The show’s meandering mystery finally leads to its first real answer as Coulson discovers the writing is neither language nor a map but a three-dimensional diagram of a city calling to each member touched by the alien blood. Given the revelation I’m feeling pretty good about my hypothesis of both Skye (Chloe Bennet) and the writing being tied to the Inhumans (which we’ve learned are getting their own movie in Phase Three of the Marvel Cinematic Universe). It’s nice to see Coulson’s craziness finally go away (even if the scene is the definition of anti-climactic), but the mystery is far from solved as S.H.I.E.L.D. has no idea what the city is or where it might be located.
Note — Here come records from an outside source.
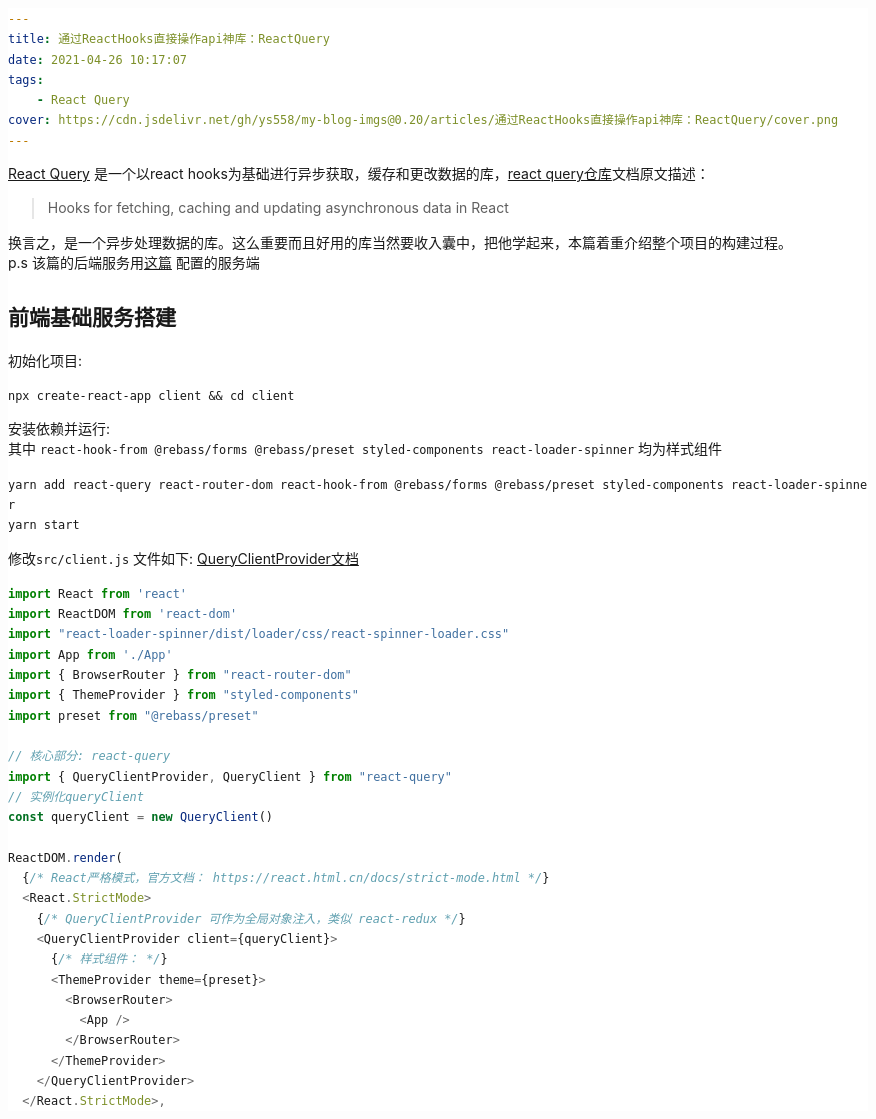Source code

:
 ```yaml
---
title: 通过ReactHooks直接操作api神库：ReactQuery
date: 2021-04-26 10:17:07
tags: 
    - React Query
cover: https://cdn.jsdelivr.net/gh/ys558/my-blog-imgs@0.20/articles/通过ReactHooks直接操作api神库：ReactQuery/cover.png
---
```


[React Query](https://react-query.tanstack.com/) 是一个以react hooks为基础进行异步获取，缓存和更改数据的库，[react query仓库](https://github.com/tannerlinsley/react-query)文档原文描述：

> Hooks for fetching, caching and updating asynchronous data in React

换言之，是一个异步处理数据的库。这么重要而且好用的库当然要收入囊中，把他学起来，本篇着重介绍整个项目的构建过程。   
p.s 该篇的后端服务用[这篇](https://zyzy.info/2021/04/25/SwaggerUI%E9%80%9A%E8%BF%87swagger-jsdoc%E5%9C%A8node%E9%87%8C%E7%9A%84%E5%BA%94%E7%94%A8%E5%92%8C%E9%85%8D%E7%BD%AE/) 配置的服务端





## 前端基础服务搭建

初始化项目:
```shell
npx create-react-app client && cd client
```

安装依赖并运行:    
其中 `react-hook-from @rebass/forms @rebass/preset styled-components react-loader-spinner` 均为样式组件
```shell
yarn add react-query react-router-dom react-hook-from @rebass/forms @rebass/preset styled-components react-loader-spinner
yarn start
```

修改`src/client.js` 文件如下: [QueryClientProvider文档](https://react-query.tanstack.com/reference/QueryClientProvider#_top)
```js
import React from 'react'
import ReactDOM from 'react-dom'
import "react-loader-spinner/dist/loader/css/react-spinner-loader.css"
import App from './App'
import { BrowserRouter } from "react-router-dom"
import { ThemeProvider } from "styled-components"
import preset from "@rebass/preset"

// 核心部分: react-query
import { QueryClientProvider, QueryClient } from "react-query"
// 实例化queryClient
const queryClient = new QueryClient()

ReactDOM.render(
  {/* React严格模式，官方文档： https://react.html.cn/docs/strict-mode.html */}
  <React.StrictMode>
    {/* QueryClientProvider 可作为全局对象注入，类似 react-redux */}
    <QueryClientProvider client={queryClient}>
      {/* 样式组件： */}
      <ThemeProvider theme={preset}>
        <BrowserRouter>
          <App />
        </BrowserRouter>
      </ThemeProvider>
    </QueryClientProvider>
  </React.StrictMode>,
```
Ward (Brett Dalton) begins his own B-story this week delivering HYDRA agents to Coulson in an effort to win back the trust of Skye an the new Director of S.H.I.E.L.D. After spending several weeks showcasing the skill-sets of Hunter (Nick Blood) and Bobbi (Adrianne Palicki) the show takes a little too much pleasure in making both look like amateurs compared to Ward. More interesting than the B-story is a single line of dialogue between Fitz (Iain De Caestecker) and Mac (Henry Simmons) foreshadowing the possible return of a non-braindamaged Fitz sometime this season.